A very interesting event for cooperators and commoners based in Crete, Greece is the festival that Terra Verde, the Support Centre for the Social & Solidarity Economy, is organizing on September 2-3 in Chania. Here’s more information about the festival, including the full programme: http://www.terraverde-chania.gr/index.php/nea/draseis/138-2-3-2019
A new study of the Sardex complementary currency in Sardinia by Alexandros Kioupkiolis and Paolo Dini, titled ‘The alter-politics of complementary currencies: The case of Sardex‘, has just been published in Cogent Social Sciences. Here’s the abstract:
This paper addresses the question whether complementary currencies can help us think and practice politics in new and different ways which contribute to democratic change and civic empowerment in our times. The space created by the Sardex complementary currency circuit in Sardinia (2009-to date) seems to leave enough room for the emergence of a collective micropolitical consciousness.
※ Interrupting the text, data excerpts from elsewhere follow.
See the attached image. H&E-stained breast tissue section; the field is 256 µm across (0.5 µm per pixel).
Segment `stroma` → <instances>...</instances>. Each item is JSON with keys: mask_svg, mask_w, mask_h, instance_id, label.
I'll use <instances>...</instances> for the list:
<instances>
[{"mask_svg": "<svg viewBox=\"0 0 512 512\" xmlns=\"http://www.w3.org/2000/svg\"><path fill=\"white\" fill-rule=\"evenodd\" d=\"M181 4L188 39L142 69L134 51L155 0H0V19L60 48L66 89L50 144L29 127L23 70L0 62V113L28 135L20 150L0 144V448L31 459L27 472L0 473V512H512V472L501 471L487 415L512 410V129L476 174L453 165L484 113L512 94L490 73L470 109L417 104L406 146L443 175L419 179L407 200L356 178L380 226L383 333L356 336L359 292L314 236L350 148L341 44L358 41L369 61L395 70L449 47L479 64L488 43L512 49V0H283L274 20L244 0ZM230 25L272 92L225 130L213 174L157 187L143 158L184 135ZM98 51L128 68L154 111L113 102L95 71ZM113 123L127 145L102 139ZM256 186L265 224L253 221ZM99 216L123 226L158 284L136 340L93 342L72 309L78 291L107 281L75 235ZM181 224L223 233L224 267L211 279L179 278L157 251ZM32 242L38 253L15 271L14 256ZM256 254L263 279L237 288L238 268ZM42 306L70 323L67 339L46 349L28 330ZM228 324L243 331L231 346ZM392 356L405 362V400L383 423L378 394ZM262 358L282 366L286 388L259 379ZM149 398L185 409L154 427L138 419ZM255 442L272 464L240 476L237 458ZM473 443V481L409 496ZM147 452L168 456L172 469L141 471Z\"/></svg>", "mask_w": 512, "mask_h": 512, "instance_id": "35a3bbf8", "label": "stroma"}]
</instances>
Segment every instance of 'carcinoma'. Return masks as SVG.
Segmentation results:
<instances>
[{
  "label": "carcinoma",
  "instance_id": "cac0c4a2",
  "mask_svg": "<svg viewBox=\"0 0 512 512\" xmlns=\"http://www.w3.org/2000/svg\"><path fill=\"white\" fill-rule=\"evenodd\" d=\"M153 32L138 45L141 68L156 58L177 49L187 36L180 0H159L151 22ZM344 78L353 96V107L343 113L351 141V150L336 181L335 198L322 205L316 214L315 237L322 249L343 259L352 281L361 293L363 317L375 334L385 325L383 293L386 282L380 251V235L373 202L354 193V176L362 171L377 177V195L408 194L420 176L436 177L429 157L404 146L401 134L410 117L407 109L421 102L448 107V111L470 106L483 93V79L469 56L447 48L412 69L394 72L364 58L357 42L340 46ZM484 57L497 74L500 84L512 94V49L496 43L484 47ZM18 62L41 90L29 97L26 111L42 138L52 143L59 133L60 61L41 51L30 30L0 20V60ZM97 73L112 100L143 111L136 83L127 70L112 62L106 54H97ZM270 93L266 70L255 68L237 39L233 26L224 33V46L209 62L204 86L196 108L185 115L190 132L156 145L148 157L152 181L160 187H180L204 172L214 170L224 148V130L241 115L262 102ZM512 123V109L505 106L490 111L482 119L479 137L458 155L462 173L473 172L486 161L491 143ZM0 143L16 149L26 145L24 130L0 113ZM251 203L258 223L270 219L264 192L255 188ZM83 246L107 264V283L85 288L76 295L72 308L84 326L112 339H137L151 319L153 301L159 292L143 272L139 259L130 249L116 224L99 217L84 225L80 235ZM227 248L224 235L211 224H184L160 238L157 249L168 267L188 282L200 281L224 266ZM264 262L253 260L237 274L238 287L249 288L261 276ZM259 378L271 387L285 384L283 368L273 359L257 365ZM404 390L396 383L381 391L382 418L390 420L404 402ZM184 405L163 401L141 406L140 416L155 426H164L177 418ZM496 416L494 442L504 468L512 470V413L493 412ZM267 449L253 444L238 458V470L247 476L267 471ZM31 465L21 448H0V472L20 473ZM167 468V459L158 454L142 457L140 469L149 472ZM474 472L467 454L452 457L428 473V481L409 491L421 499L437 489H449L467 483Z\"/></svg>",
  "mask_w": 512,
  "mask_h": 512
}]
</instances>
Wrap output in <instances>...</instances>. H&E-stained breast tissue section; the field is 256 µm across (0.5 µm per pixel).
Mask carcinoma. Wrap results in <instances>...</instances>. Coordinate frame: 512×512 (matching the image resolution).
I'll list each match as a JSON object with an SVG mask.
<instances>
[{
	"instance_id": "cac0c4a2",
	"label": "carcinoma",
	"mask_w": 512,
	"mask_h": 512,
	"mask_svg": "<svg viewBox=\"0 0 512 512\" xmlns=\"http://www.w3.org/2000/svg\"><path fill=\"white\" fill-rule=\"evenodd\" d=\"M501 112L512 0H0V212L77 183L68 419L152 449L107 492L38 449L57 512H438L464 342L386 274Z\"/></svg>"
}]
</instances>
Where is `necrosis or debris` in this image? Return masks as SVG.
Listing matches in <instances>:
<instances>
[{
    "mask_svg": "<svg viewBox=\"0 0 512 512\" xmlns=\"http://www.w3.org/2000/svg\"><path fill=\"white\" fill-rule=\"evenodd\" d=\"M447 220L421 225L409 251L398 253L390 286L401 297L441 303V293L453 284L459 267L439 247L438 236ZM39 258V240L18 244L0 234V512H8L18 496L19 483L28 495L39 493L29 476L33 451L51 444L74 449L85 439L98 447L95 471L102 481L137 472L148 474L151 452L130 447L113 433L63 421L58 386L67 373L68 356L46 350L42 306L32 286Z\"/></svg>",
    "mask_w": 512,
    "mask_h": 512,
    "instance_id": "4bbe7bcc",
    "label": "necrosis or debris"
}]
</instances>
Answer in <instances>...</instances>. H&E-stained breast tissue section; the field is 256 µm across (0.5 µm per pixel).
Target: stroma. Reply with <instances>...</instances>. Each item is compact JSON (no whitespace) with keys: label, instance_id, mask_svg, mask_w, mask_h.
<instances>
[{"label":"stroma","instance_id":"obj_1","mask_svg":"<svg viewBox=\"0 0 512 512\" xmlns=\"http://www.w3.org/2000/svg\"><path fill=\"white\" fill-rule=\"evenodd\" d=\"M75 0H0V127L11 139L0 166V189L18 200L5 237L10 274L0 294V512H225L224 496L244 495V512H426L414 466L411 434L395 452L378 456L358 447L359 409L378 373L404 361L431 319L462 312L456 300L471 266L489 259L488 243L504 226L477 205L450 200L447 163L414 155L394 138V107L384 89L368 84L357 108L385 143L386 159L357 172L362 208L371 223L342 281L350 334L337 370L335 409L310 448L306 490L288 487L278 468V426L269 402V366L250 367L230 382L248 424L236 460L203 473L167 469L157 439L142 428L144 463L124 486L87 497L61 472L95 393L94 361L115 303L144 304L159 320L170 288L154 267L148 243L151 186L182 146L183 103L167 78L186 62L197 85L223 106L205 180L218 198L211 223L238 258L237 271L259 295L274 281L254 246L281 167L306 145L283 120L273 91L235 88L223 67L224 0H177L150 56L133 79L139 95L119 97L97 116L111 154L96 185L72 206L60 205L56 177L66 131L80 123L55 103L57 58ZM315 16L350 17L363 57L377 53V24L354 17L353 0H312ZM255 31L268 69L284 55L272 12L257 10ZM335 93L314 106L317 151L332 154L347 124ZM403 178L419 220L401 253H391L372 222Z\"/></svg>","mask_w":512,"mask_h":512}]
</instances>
At the same time, the design of a technological and financial infrastructure is also an alternative political, or ‘alter-political’ choice. Both are alternative to hegemonic politics and to typical modes of mobilization and contestation. Thus, the Sardex circuit can best be understood as an alter-political combination of the bottom-up micropolitics of personal interactions within the circuit and of the politics of technology implicit in the top-down design of the technological and financial infrastructure underpinning the circuit. The Sardex experience suggests that a market that mediates the (local) real economy only and shuts out the financial economy can provide economic sustainability by supporting SMEs, supply a shield against the adverse effects of financial crises, and counteract the fetishization of money by disclosing daily its roots in social construction within a controlled environment of mutual responsibility, solidarity, and trust. We broached the Sardex currency and circuit in such terms in order to illustrate a significant and effective instance of alter-politics in our times and also to indicate, more specifically, community financial innovations which could be taken up and re-deployed to democratize or ‘commonify’ local economies.